Coping with a friend in power
In our last editorial board meeting of Worlldview Magazine in Abuja, one of the senior reporters of the media outfit gave an emotional account on a heartbreaking disappointment he got from one of his friends, a local government chairman in one of the Middle Belt States. He moved that a feature be initiated, or even sponsored, to discourage what he described as the bourgeoning insensitivity on relationship tracks of people in power. People who climb the ladder of success nowadays tend to jilt their friends with much alacrity. He went ahead and gave a grisly account of the shabby treatment which a friend, who until recently, was feeding on him, but whom destiny has favoured with power, meted on him.
It was in the process of individuals’ input on our colleague’s disappointment that one of the editors unraveled a theory that according to him has been tested and proven to be effective. He called it relationship investment. “As you invest in business, you invest in relationships too; the higher the investment, the higher the risk of disappointment”, he told us. To buttress his point, the Editor cited the example of the dwindling capital market sector saying those who put in much money in the stock market, buying shares, were more disturbed than those who made fewer commitments.
Every relationship, he continued, is sustained by various grades of social virtues. These virtues are tied with strings of passionate impulse like care, affection, likeness, love, trust and confidence. Even as they seem so inextricably intertwined, they are also independent of each other.
“Therefore, when circumstances catapult a friend to the ivory tower of power, raising his social economic profile by several digits higher than your own, the wisest thing to do is to quickly cash your cheque in the vaults of your relationship and withdraw ‘trust and confidence’ out of the passionate strings of the virtues of relationship. If you invest all in a relationship but keep with you confidence and trust, you would not suffer the degree of emotional casualty in the event of any disappointment. Those who feel disappointed, betrayed, cheated and duped by people they hitherto trusted are victims of ‘trust’ and ‘confidence’ investment. Should our reporter not invested heavily in trust and confidence on his chairman friend, the fury, disillusionment and depression occasioned by his friend’s inability to meet the standard of his expectation, would not have occurred. He would have taken it mildly as some of the things that people do when they find themselves on the corridors of power.” The Editor explained.
Explaining further, the Editor cited examples on two major historical personalities: Jesus Christ of Nazareth and Julius Ceaser of ancient Rome. Ceaser invested so much confidence and trust in his relationship with Brutus. Remember what happened at the capitol. Of all his assailants, Brutus’ stabbing was to Ceaser, the most disappointing and painful. E tu brute? Apparently, it was out of shock and disbelief over his friend’s act of betrayal that he slumped to death without attempting to fight back.

Supplied data:
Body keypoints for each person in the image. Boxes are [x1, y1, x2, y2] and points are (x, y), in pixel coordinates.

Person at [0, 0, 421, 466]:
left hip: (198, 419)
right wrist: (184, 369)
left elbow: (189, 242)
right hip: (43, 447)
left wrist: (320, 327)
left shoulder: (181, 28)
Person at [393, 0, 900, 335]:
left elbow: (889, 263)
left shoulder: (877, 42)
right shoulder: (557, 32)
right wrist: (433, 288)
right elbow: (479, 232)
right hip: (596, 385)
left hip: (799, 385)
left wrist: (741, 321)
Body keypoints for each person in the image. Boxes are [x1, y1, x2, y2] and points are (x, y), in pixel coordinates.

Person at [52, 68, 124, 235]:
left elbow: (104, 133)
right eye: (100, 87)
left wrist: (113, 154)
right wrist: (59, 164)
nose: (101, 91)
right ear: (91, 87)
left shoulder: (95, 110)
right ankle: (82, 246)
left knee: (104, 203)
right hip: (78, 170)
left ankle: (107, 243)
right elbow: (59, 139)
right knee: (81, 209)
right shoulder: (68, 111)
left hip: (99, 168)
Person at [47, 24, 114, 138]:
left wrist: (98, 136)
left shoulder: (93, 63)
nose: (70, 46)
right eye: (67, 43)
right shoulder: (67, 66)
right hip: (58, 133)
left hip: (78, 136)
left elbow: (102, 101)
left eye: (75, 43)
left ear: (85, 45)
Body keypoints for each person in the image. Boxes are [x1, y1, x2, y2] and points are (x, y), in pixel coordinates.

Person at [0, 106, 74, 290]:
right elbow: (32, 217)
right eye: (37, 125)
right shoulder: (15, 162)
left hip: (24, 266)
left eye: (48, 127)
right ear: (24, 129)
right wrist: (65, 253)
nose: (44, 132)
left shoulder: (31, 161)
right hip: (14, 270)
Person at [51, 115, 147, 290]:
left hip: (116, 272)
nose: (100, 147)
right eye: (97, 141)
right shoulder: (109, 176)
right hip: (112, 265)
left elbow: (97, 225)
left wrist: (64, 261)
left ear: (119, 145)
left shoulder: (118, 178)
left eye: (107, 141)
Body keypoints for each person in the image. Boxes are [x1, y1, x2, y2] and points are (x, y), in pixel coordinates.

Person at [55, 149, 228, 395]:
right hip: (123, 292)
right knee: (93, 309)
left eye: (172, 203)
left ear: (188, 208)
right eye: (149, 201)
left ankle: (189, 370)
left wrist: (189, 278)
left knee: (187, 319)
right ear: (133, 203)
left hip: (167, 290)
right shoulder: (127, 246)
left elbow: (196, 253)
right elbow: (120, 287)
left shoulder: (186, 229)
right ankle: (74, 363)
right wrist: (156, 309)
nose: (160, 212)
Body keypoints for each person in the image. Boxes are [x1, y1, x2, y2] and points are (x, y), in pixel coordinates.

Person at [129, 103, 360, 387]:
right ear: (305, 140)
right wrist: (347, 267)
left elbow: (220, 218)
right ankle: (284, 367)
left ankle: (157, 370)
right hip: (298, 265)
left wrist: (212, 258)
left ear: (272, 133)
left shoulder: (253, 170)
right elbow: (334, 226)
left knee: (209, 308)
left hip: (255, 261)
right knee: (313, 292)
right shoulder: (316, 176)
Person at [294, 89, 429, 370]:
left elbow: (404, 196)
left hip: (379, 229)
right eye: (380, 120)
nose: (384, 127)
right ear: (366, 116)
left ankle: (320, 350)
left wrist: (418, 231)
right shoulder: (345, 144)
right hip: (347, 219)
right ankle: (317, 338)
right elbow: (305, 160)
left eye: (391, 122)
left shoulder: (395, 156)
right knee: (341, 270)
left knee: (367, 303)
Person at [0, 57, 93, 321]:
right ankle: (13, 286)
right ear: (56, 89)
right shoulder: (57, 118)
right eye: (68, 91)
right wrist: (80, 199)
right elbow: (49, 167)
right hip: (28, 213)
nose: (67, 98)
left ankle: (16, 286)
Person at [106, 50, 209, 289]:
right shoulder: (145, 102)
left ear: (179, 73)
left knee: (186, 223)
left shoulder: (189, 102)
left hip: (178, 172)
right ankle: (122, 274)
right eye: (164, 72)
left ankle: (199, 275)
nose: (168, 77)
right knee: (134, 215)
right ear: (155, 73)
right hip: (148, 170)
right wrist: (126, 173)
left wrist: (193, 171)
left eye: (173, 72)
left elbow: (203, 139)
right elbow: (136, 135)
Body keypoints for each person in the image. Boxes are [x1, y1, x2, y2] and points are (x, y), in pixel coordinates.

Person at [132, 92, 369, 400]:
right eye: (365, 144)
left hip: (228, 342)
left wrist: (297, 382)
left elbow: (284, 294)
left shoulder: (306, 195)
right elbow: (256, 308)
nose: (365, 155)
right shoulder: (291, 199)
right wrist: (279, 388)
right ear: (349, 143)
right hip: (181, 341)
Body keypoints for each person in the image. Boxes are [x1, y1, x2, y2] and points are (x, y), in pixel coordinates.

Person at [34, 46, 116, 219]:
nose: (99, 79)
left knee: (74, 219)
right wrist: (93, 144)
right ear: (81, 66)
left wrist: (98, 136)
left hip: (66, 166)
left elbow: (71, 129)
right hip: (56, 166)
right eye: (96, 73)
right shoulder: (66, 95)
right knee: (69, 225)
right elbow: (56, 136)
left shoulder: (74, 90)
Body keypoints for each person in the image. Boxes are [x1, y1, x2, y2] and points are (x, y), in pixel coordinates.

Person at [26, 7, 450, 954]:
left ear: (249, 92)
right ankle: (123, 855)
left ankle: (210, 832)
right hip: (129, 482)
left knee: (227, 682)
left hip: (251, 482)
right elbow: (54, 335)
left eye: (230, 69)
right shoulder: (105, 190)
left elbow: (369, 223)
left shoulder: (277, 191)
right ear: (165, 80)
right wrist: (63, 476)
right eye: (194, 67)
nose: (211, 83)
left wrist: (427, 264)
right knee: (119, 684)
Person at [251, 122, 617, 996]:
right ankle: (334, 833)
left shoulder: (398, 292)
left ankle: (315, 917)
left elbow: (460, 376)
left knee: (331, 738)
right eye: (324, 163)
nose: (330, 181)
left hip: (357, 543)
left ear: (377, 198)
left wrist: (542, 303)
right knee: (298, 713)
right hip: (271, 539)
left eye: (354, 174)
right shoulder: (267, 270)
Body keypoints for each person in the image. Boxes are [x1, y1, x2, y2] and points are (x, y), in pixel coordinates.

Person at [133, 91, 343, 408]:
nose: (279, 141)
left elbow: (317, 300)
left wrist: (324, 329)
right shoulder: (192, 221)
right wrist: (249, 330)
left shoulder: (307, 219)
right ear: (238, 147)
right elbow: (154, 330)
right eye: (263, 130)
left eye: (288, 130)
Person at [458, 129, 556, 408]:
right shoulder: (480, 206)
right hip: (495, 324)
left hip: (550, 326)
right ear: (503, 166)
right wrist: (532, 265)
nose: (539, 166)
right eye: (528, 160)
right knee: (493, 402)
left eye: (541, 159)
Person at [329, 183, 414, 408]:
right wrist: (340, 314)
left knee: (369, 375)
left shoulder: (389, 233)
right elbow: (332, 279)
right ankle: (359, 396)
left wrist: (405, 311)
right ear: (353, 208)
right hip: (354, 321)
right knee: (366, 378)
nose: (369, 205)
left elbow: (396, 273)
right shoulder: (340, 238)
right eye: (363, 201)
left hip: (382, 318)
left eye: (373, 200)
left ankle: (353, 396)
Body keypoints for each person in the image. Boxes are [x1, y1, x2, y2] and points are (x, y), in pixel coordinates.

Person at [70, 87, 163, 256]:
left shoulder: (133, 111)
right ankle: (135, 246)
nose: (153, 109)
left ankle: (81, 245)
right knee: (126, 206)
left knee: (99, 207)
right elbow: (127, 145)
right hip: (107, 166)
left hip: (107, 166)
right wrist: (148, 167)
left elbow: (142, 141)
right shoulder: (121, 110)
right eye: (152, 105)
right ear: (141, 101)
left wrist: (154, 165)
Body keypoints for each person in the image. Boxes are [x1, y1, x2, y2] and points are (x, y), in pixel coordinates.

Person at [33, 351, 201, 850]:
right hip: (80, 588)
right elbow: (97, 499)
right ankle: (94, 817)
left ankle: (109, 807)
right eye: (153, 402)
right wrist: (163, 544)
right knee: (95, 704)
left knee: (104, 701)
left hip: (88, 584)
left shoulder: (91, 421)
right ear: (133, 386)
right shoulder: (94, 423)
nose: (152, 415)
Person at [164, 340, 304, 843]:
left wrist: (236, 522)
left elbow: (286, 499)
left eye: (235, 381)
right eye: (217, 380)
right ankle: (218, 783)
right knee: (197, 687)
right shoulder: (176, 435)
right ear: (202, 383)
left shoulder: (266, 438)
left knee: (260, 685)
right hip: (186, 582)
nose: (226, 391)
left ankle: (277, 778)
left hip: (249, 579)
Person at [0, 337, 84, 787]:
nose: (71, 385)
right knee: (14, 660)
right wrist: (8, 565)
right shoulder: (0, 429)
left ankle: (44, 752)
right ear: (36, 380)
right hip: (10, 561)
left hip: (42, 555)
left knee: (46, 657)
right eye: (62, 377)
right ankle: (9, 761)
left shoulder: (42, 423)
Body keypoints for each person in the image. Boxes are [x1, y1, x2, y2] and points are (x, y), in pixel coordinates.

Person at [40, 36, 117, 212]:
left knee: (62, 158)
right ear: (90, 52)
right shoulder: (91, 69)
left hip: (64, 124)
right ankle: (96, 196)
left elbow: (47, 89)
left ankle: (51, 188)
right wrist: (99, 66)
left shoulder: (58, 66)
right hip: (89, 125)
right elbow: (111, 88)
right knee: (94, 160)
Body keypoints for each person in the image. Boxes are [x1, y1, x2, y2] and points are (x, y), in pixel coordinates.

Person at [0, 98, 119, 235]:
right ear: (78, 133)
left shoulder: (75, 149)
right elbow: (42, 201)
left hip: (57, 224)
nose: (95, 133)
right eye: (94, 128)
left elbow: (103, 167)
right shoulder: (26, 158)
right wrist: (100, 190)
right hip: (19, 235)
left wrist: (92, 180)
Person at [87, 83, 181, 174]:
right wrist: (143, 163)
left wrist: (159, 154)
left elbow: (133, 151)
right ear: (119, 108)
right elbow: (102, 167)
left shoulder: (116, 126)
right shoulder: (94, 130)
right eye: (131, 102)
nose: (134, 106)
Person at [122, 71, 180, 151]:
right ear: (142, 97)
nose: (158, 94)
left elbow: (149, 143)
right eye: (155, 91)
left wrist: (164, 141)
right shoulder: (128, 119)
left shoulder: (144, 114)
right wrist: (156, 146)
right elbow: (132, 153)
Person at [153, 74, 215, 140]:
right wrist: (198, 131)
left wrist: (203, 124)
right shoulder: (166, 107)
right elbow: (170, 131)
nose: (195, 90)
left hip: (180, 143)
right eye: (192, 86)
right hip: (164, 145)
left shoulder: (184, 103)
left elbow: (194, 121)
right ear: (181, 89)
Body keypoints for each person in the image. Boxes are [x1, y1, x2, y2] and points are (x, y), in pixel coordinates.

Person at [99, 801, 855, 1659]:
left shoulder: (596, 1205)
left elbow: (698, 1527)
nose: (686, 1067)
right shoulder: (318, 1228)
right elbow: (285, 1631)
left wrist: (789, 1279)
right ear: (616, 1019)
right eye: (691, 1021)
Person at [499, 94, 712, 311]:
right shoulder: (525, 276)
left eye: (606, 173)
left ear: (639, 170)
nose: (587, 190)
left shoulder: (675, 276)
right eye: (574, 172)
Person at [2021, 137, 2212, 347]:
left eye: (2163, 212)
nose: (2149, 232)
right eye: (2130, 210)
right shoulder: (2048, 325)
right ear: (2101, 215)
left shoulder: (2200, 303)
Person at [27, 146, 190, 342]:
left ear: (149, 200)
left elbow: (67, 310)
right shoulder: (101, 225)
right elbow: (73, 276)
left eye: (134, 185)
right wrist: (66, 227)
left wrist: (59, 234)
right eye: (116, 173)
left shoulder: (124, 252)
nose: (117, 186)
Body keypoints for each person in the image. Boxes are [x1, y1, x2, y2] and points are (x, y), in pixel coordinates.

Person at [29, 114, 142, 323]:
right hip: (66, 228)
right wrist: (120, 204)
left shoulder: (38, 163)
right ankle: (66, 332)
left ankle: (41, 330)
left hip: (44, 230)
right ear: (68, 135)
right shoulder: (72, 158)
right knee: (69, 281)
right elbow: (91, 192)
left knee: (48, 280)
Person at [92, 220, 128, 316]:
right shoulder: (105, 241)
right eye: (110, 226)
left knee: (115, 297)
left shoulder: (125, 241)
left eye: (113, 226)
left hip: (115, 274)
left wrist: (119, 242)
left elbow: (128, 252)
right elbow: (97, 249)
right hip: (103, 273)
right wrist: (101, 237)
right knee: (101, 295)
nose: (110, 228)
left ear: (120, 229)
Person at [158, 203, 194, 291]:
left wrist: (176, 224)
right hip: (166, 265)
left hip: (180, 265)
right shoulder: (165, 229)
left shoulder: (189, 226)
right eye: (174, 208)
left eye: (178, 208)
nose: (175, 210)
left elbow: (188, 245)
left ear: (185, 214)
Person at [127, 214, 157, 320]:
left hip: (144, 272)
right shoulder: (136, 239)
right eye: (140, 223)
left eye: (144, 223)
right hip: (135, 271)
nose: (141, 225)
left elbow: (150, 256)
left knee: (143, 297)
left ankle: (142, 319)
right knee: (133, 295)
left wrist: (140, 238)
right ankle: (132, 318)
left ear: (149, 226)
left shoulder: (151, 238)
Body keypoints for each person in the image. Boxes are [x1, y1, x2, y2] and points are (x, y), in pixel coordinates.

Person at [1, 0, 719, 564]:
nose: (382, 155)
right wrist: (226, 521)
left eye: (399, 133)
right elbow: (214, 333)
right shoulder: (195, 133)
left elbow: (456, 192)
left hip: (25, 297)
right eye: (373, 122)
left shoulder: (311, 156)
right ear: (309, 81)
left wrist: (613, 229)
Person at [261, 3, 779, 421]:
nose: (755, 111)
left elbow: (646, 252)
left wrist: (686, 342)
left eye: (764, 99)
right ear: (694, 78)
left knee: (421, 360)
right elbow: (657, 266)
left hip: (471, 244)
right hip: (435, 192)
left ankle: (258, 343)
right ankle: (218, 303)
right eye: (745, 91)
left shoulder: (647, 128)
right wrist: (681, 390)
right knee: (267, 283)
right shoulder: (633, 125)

What is expected: In the piece on coping with a friend in power, what name did the editor give to his theory? The rows play no part in this exercise.

Exercise output: Relationship investment.